Dans les deux pièces que Mallorquín réalise sur le massacre de Curuguaty, ces dossiers sont présents : Dans l’un d’eux (Sans titre, 2012), il recouvre une liasse de journaux avec du « sang d’artiste », pointant le rôle des médias d’entreprise dans l’installation de l’histoire officielle sur ce qui s’est passé à Curuguaty ; tandis que dans l’autre (Curuguaty, 2012), il brûle de la terre provenant de Curuguaty et la disperse sur une surface qui est ensuite exposée verticalement, peut-être comme une pierre tombale, comme une trace mortuaire de l’événement, ce qui n’a de sens qu’à partir du nom.

 

Vous pensez au nom : il y a un nom qui est éparpillé. Il y a un espace codé dans ce nom, mais aussi une date. Le nom semble découpé par diverses incisions qui créent de la confusion : le nom de l’espace clos par une date et d’un événement, peut-être pour toujours liés ; un événement sur un lieu, une date sur un événement. Et l’événement a désormais l’épaisseur d’un traumatisme ; énoncer le nom du lieu suffit pour faire apparaître l’événement.

#### Consigne
Pour chaque affirmation, dites si elle concorde avec le texte sur Curuguaty en répondant par oui ou par non, puis citez textuellement les mots qui tranchent. (a) Dans Sans titre (2012), l'artiste recouvre une liasse de journaux. (b) Dans Curuguaty (2012), la surface couverte de terre brûlée est exposée à l'horizontale. (c) Il suffit d'énoncer le nom du lieu pour faire apparaître l'événement.

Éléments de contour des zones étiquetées
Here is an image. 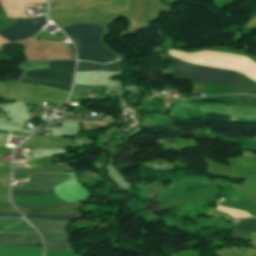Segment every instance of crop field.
<instances>
[{
	"label": "crop field",
	"mask_w": 256,
	"mask_h": 256,
	"mask_svg": "<svg viewBox=\"0 0 256 256\" xmlns=\"http://www.w3.org/2000/svg\"><path fill=\"white\" fill-rule=\"evenodd\" d=\"M102 26L79 24L62 28V30L74 37L79 45L78 59L95 62H106L111 60L112 53L105 50L99 42Z\"/></svg>",
	"instance_id": "8a807250"
},
{
	"label": "crop field",
	"mask_w": 256,
	"mask_h": 256,
	"mask_svg": "<svg viewBox=\"0 0 256 256\" xmlns=\"http://www.w3.org/2000/svg\"><path fill=\"white\" fill-rule=\"evenodd\" d=\"M175 76L196 79L214 84L235 86L237 72L218 70L208 67L188 64L172 58Z\"/></svg>",
	"instance_id": "ac0d7876"
},
{
	"label": "crop field",
	"mask_w": 256,
	"mask_h": 256,
	"mask_svg": "<svg viewBox=\"0 0 256 256\" xmlns=\"http://www.w3.org/2000/svg\"><path fill=\"white\" fill-rule=\"evenodd\" d=\"M21 43L25 47L27 60H72L68 49L62 42L38 41L35 39L23 40Z\"/></svg>",
	"instance_id": "34b2d1b8"
},
{
	"label": "crop field",
	"mask_w": 256,
	"mask_h": 256,
	"mask_svg": "<svg viewBox=\"0 0 256 256\" xmlns=\"http://www.w3.org/2000/svg\"><path fill=\"white\" fill-rule=\"evenodd\" d=\"M45 22L46 21L43 16L32 19L18 20L14 25L1 30L0 36L10 42L26 39L41 30ZM1 37L0 45L10 43Z\"/></svg>",
	"instance_id": "412701ff"
},
{
	"label": "crop field",
	"mask_w": 256,
	"mask_h": 256,
	"mask_svg": "<svg viewBox=\"0 0 256 256\" xmlns=\"http://www.w3.org/2000/svg\"><path fill=\"white\" fill-rule=\"evenodd\" d=\"M74 62L75 61L48 62V69L28 71L26 77L71 84Z\"/></svg>",
	"instance_id": "f4fd0767"
},
{
	"label": "crop field",
	"mask_w": 256,
	"mask_h": 256,
	"mask_svg": "<svg viewBox=\"0 0 256 256\" xmlns=\"http://www.w3.org/2000/svg\"><path fill=\"white\" fill-rule=\"evenodd\" d=\"M70 178H72L70 174L38 173L29 178L24 187L13 191L50 188Z\"/></svg>",
	"instance_id": "dd49c442"
},
{
	"label": "crop field",
	"mask_w": 256,
	"mask_h": 256,
	"mask_svg": "<svg viewBox=\"0 0 256 256\" xmlns=\"http://www.w3.org/2000/svg\"><path fill=\"white\" fill-rule=\"evenodd\" d=\"M0 246L43 247L39 236L0 235Z\"/></svg>",
	"instance_id": "e52e79f7"
},
{
	"label": "crop field",
	"mask_w": 256,
	"mask_h": 256,
	"mask_svg": "<svg viewBox=\"0 0 256 256\" xmlns=\"http://www.w3.org/2000/svg\"><path fill=\"white\" fill-rule=\"evenodd\" d=\"M7 17H26L24 8L32 2H46V0H0Z\"/></svg>",
	"instance_id": "d8731c3e"
},
{
	"label": "crop field",
	"mask_w": 256,
	"mask_h": 256,
	"mask_svg": "<svg viewBox=\"0 0 256 256\" xmlns=\"http://www.w3.org/2000/svg\"><path fill=\"white\" fill-rule=\"evenodd\" d=\"M46 252L69 250L66 234H42Z\"/></svg>",
	"instance_id": "5a996713"
},
{
	"label": "crop field",
	"mask_w": 256,
	"mask_h": 256,
	"mask_svg": "<svg viewBox=\"0 0 256 256\" xmlns=\"http://www.w3.org/2000/svg\"><path fill=\"white\" fill-rule=\"evenodd\" d=\"M32 224L43 232H55V233H67L65 228L69 221H45V220H33L29 219Z\"/></svg>",
	"instance_id": "3316defc"
},
{
	"label": "crop field",
	"mask_w": 256,
	"mask_h": 256,
	"mask_svg": "<svg viewBox=\"0 0 256 256\" xmlns=\"http://www.w3.org/2000/svg\"><path fill=\"white\" fill-rule=\"evenodd\" d=\"M250 232H256V218H249L238 222L234 227L233 237L251 239Z\"/></svg>",
	"instance_id": "28ad6ade"
},
{
	"label": "crop field",
	"mask_w": 256,
	"mask_h": 256,
	"mask_svg": "<svg viewBox=\"0 0 256 256\" xmlns=\"http://www.w3.org/2000/svg\"><path fill=\"white\" fill-rule=\"evenodd\" d=\"M21 212L41 213V214H72L79 212L80 207L67 209H52V208H18Z\"/></svg>",
	"instance_id": "d1516ede"
},
{
	"label": "crop field",
	"mask_w": 256,
	"mask_h": 256,
	"mask_svg": "<svg viewBox=\"0 0 256 256\" xmlns=\"http://www.w3.org/2000/svg\"><path fill=\"white\" fill-rule=\"evenodd\" d=\"M234 91L256 95V83L243 76L242 74H239Z\"/></svg>",
	"instance_id": "22f410ed"
},
{
	"label": "crop field",
	"mask_w": 256,
	"mask_h": 256,
	"mask_svg": "<svg viewBox=\"0 0 256 256\" xmlns=\"http://www.w3.org/2000/svg\"><path fill=\"white\" fill-rule=\"evenodd\" d=\"M20 83L32 84V85H40L45 86L53 89L63 90L69 92L70 86L67 84L43 81V80H36V79H29V78H21Z\"/></svg>",
	"instance_id": "cbeb9de0"
},
{
	"label": "crop field",
	"mask_w": 256,
	"mask_h": 256,
	"mask_svg": "<svg viewBox=\"0 0 256 256\" xmlns=\"http://www.w3.org/2000/svg\"><path fill=\"white\" fill-rule=\"evenodd\" d=\"M87 70L121 71L118 66H102L91 62L78 61L77 71Z\"/></svg>",
	"instance_id": "5142ce71"
},
{
	"label": "crop field",
	"mask_w": 256,
	"mask_h": 256,
	"mask_svg": "<svg viewBox=\"0 0 256 256\" xmlns=\"http://www.w3.org/2000/svg\"><path fill=\"white\" fill-rule=\"evenodd\" d=\"M27 218H38V219H45V220H72L81 218L80 214H73V215H41V214H27L23 213Z\"/></svg>",
	"instance_id": "d9b57169"
},
{
	"label": "crop field",
	"mask_w": 256,
	"mask_h": 256,
	"mask_svg": "<svg viewBox=\"0 0 256 256\" xmlns=\"http://www.w3.org/2000/svg\"><path fill=\"white\" fill-rule=\"evenodd\" d=\"M229 105H248L256 107V98L249 95L233 96Z\"/></svg>",
	"instance_id": "733c2abd"
},
{
	"label": "crop field",
	"mask_w": 256,
	"mask_h": 256,
	"mask_svg": "<svg viewBox=\"0 0 256 256\" xmlns=\"http://www.w3.org/2000/svg\"><path fill=\"white\" fill-rule=\"evenodd\" d=\"M46 194H54L53 189L50 188V189L36 190V191L12 192V196L46 195Z\"/></svg>",
	"instance_id": "4a817a6b"
},
{
	"label": "crop field",
	"mask_w": 256,
	"mask_h": 256,
	"mask_svg": "<svg viewBox=\"0 0 256 256\" xmlns=\"http://www.w3.org/2000/svg\"><path fill=\"white\" fill-rule=\"evenodd\" d=\"M82 206L80 203L73 204H60V205H17L16 207H52V208H67V207H75Z\"/></svg>",
	"instance_id": "bc2a9ffb"
},
{
	"label": "crop field",
	"mask_w": 256,
	"mask_h": 256,
	"mask_svg": "<svg viewBox=\"0 0 256 256\" xmlns=\"http://www.w3.org/2000/svg\"><path fill=\"white\" fill-rule=\"evenodd\" d=\"M0 212L13 213L17 212L9 202H0Z\"/></svg>",
	"instance_id": "214f88e0"
},
{
	"label": "crop field",
	"mask_w": 256,
	"mask_h": 256,
	"mask_svg": "<svg viewBox=\"0 0 256 256\" xmlns=\"http://www.w3.org/2000/svg\"><path fill=\"white\" fill-rule=\"evenodd\" d=\"M247 165H256V157L245 158Z\"/></svg>",
	"instance_id": "92a150f3"
},
{
	"label": "crop field",
	"mask_w": 256,
	"mask_h": 256,
	"mask_svg": "<svg viewBox=\"0 0 256 256\" xmlns=\"http://www.w3.org/2000/svg\"><path fill=\"white\" fill-rule=\"evenodd\" d=\"M0 216H8V217H22L19 213H14V214H5V213H0Z\"/></svg>",
	"instance_id": "dafd665d"
},
{
	"label": "crop field",
	"mask_w": 256,
	"mask_h": 256,
	"mask_svg": "<svg viewBox=\"0 0 256 256\" xmlns=\"http://www.w3.org/2000/svg\"><path fill=\"white\" fill-rule=\"evenodd\" d=\"M7 132H3V131H0V134H6ZM11 132H8V134L10 135Z\"/></svg>",
	"instance_id": "00972430"
}]
</instances>
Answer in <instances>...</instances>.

#### Réponse
(a) Oui : « Dans l’un d’eux (Sans titre, 2012), il recouvre une liasse de journaux ».
(b) Non : « une surface qui est ensuite exposée verticalement ».
(c) Oui : « énoncer le nom du lieu suffit pour faire apparaître l’événement ».